2024-05-06 Malaysian Ringgit News
2024-05-05
Summary of Last Week
- Opening:
- Closing:
- Difference of Opening & Closing:
- Daily High:
- Daily Low:
- Difference of Daily High & Low:
Statistical Measures
- Mean:
- Standard Deviation:
Trend
Understanding the Overall Trend
At a first glance at the data, it is a typical time series data for financial rates which are the exchange rates of MYR at various timestamps. The data generally seems fluctuating throughout the period. The highest rate recorded in the dataset is approximately 0.289 which occurred on 2024-04-30 16:00:03. The lowest rate is approximately 0.28554 which happened on 2024-04-09 4:00:02. However, to understand the overall trend, more rigorous statistical analysis methods like regression models or time series decomposition can be utilized, where it could indicate whether the trend is increasing or decreasing over time. But based on just the given dataset, absolute statements about the trend cannot be made.
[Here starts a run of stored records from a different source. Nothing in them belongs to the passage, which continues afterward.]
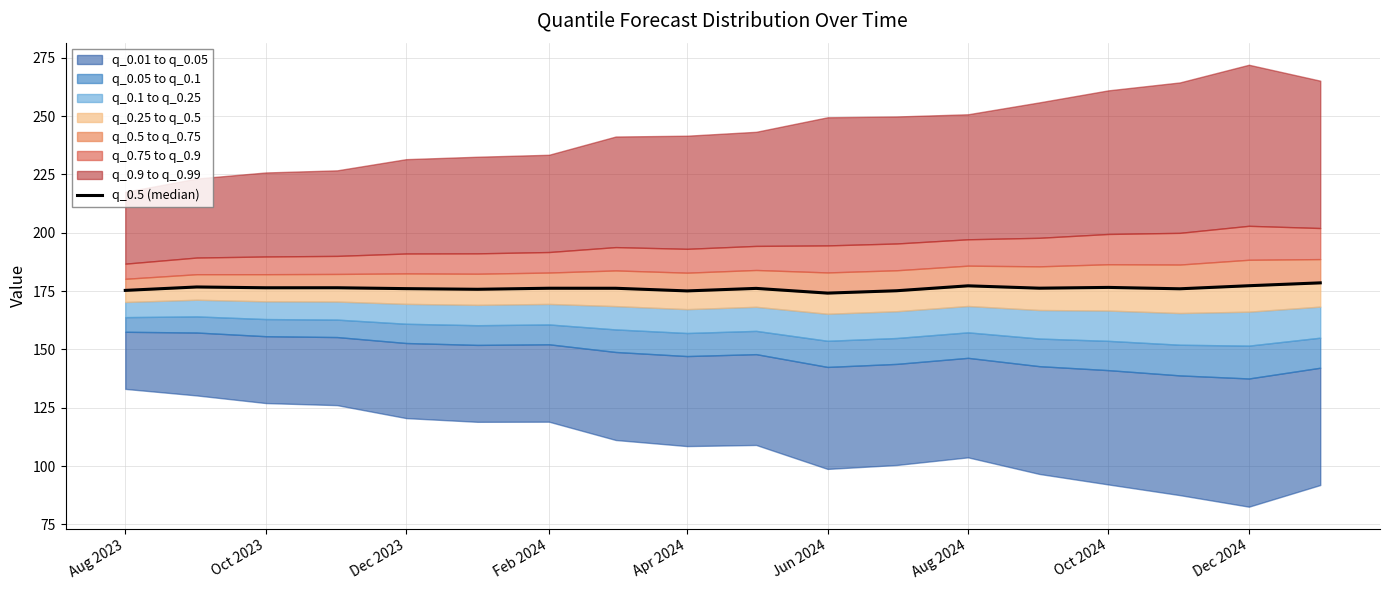

What is the difference between the maximum and minimum values?

4.4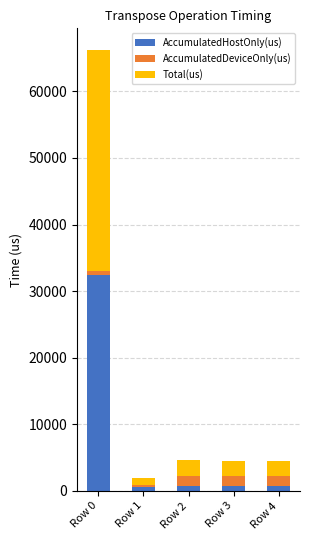

What is the maximum value for AccumulatedHostOnly(us)?

32432.1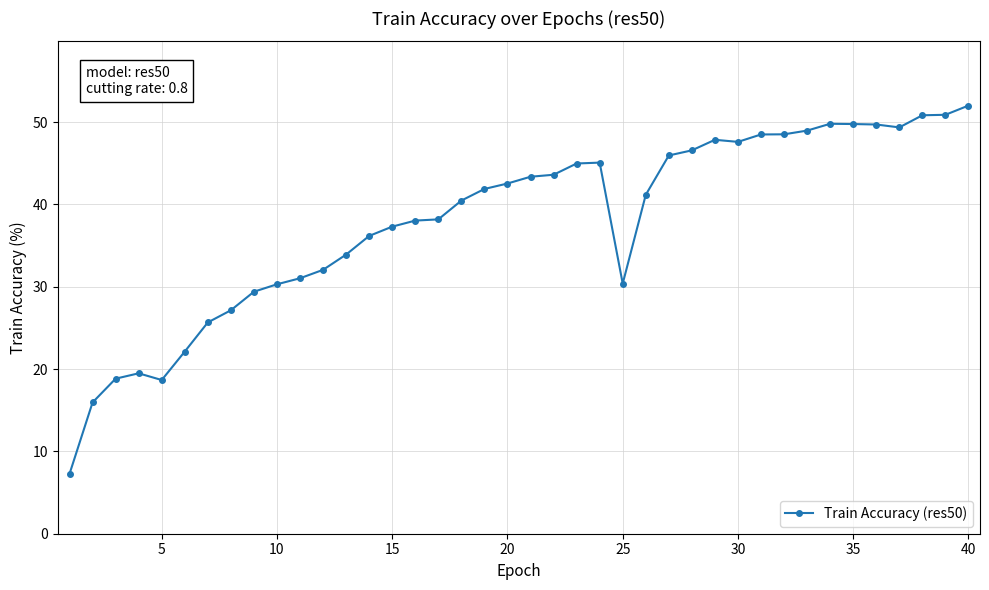

What is the greatest value displayed?

52.0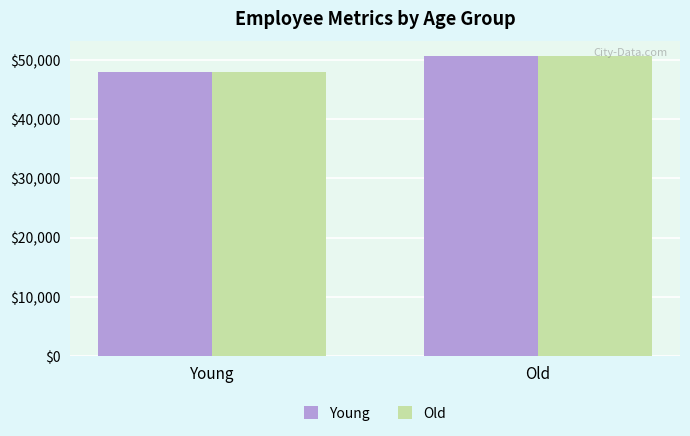

Count the number of data series in this chart.

2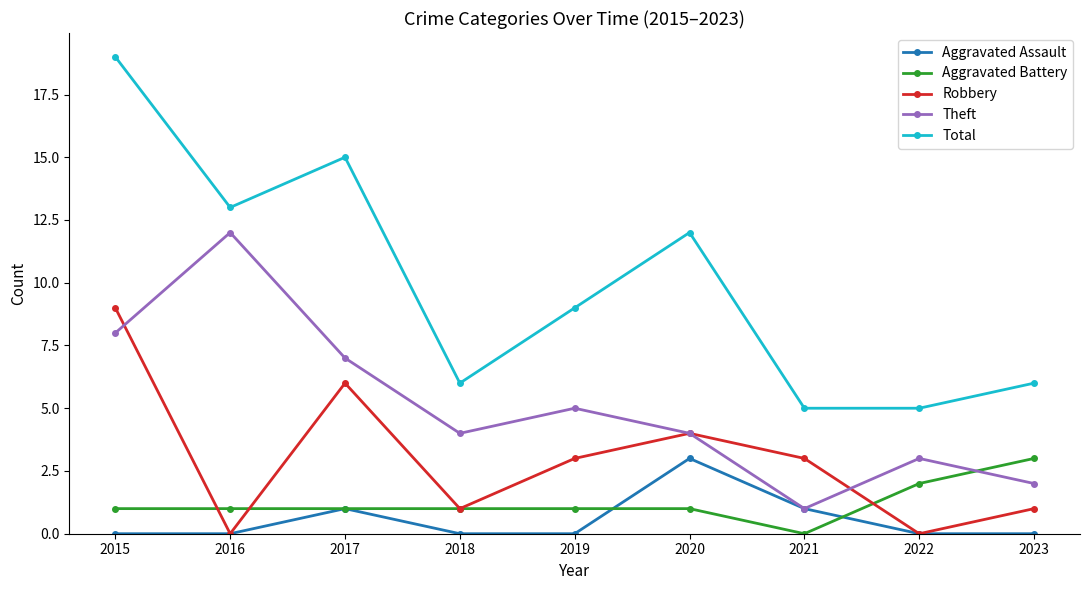

What is the sum of all Robbery values?

27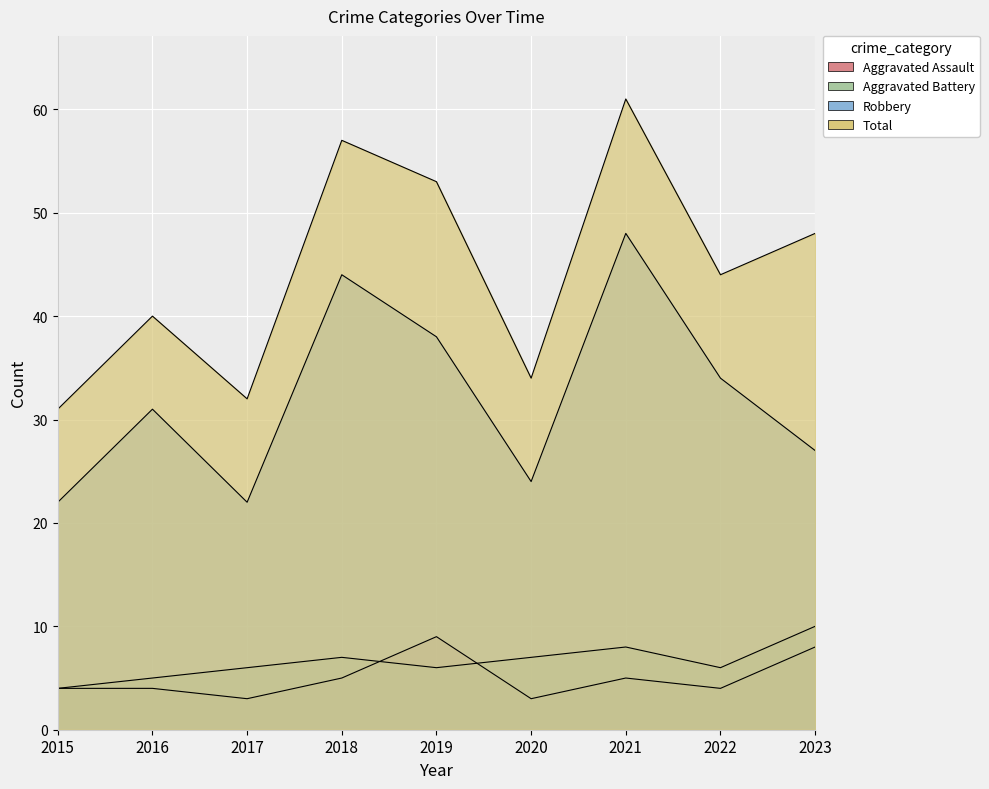

Which series changed the most between 2015 and 2023?

Total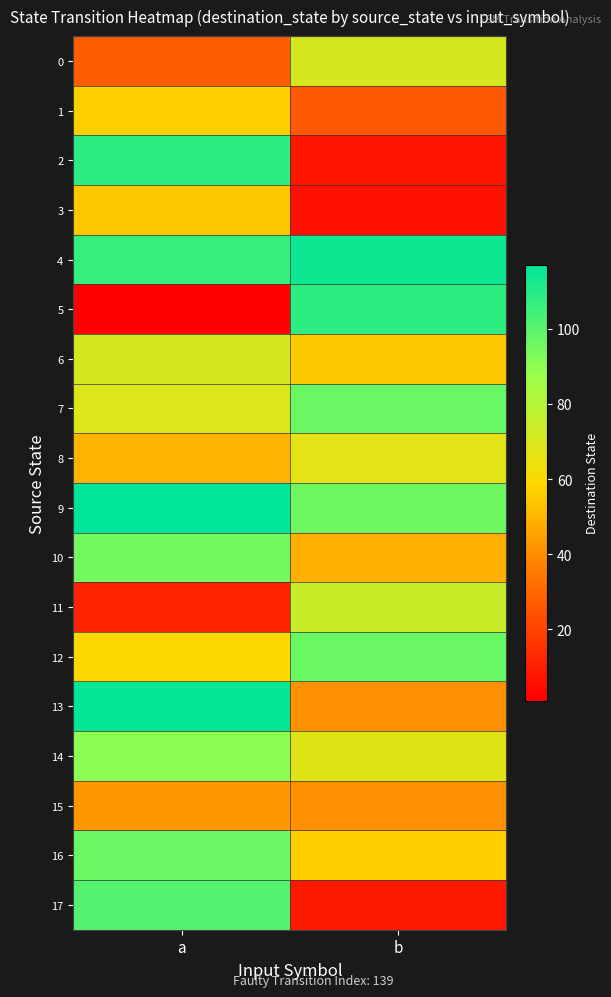

At which category is the sum across all series the highest?

a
Identification of Seasonality
From the data provided, it isn’t immediately clear if there is a seasonal or cyclical pattern present. In time series data, seasonality refers to regular and predictable changes that recur every calendar year, like specific hours in a day or specific days in a week. Detecting such patterns would typically require more detailed granular data on a longer duration. With the data given, it is difficult to confirm the presence of seasonality. More sophisticated time series analysis techniques such as decomposing the data into its trend, seasonal, and residual components could better answer this question. At the moment, the exchange rates seem to have some form of random fluctuation.
Outliers Identification
Outliers in the data are unusual observations that lie far away from the majority of observations. They could be due to variability in the measurement or may indicate experimental errors. Without applying specific statistical methods to detect outliers (like the Z-score, the IQR method, etc.), from the observation of the given dataset, there doesn't seem to be an obvious presence of outliers. The rates appear to stay within a certain range and do not show drastic spikes or drops. Further statistical analysis would be needed to accurately detect and manage outliers.